Dzieci są w grupie ryzyka jeśli:
* matka paliła, piła alkohol, zażywała narkotyki podczas ciąży i po
* matka miała słabą jakość opieki prenatalnej lub w ogóle nie była pod opieką lekarza w trakcie ciąży
* dziecko jest wcześniakiem z niska wagą urodzeniową
* w rodzinie były już przypadki SIDS
* matka miała mniej niż 20 lat gdy rodziła
* po urodzeniu dziecko przybywa w pomieszczeniach gdzie narażone jest na dym tytoniowy lub przegrzanie
* dziecko śpi na miękkiej powierzchni, w łóżku razem z rodzicami lub z przedmiotami, kocami, miękkimi poduszkami.

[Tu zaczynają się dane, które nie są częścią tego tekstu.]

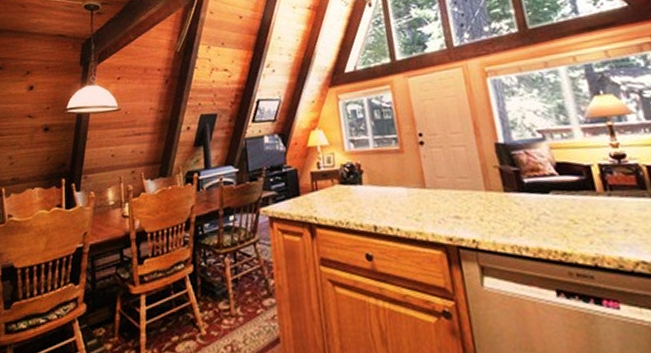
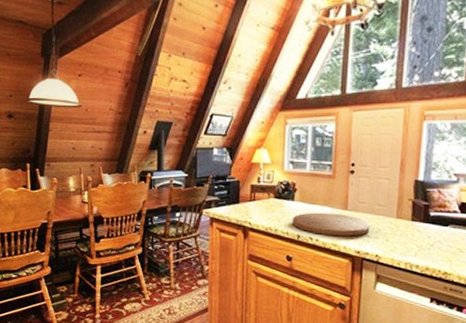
cutting board: none [364,193,458,224] -> present [293,212,370,238]

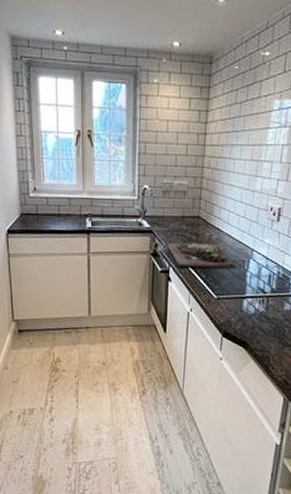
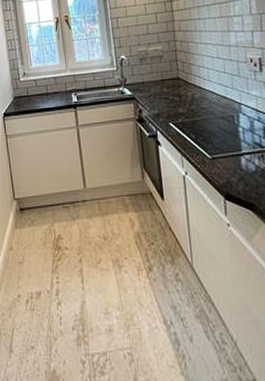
cutting board: present [168,242,235,269] -> none [152,103,225,130]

Pamiętamy, że SIDS jest diagnozowany zawsze po wykluczeniu wszystkich innych możliwych przyczyn śmierci dziecka.


Jak zapobiec SIDS?


Tak jak wcześniej wspomniano aby zapobiec SIDS zadbajmy o wczesną i regularną opiekę prenatalną, kładźmy dziecko na twardym i płaskim materacu, nigdy na poduszce, kanapie, krześle lub na innej miękkiej powierzchni. Starajmy się ograniczać ilość pościeli, przykryjmy materac prześcieradłem i miękkie przedmioty jak maskotki, kocyki trzymajmy poza miejscem snu.
Złym pomysłem są wszelkie ochrony czy tzw. zderzaki w łóżeczku, ponieważ takie podkładki mogą być przyczyna uduszenia. Starajmy się dzielić pokój z dzieckiem, ale nie łóżko.
Karmienie piersią co najmniej do 6 miesiąca życia także zmniejsza ryzyko SIDS. Proponujmy smoczek, ale nie zmuszajmy do niego. Nie ubierajmy dzieci nadmiernie, nie przykrywajmy główki podczas snu. Kategorycznie nie powinno się palić w trakcie ciąży i po porodzie. Starajmy się nie pozwalać na sen w urządzeniach do tego nie zaprojektowanych jak fotelik samochodowy, poduszka do karmienia, leżanki. Nie używajmy pozycjonerów, które potencjalnie mają zmniejszyć ryzyko SIDS . Żaden ze znanych produktów nie jest w stanie tego zrobić. Monitory oddechu mogą ewentualnie podnieść komfort opieki nad dzieckiem i pozwolić na szybką reakcje w wypadku zagrożenia.

Niestety cały czas nie znamy konkretnej przyczyny nagłej śmierci łóżeczkowej co sprawia, że jeszcze bardziej się jej obawiamy. Na szczęście jest niezwykle rzadka i stosując środki ostrożności możemy znacząco zmniejszyć ryzyko jej wystąpienia.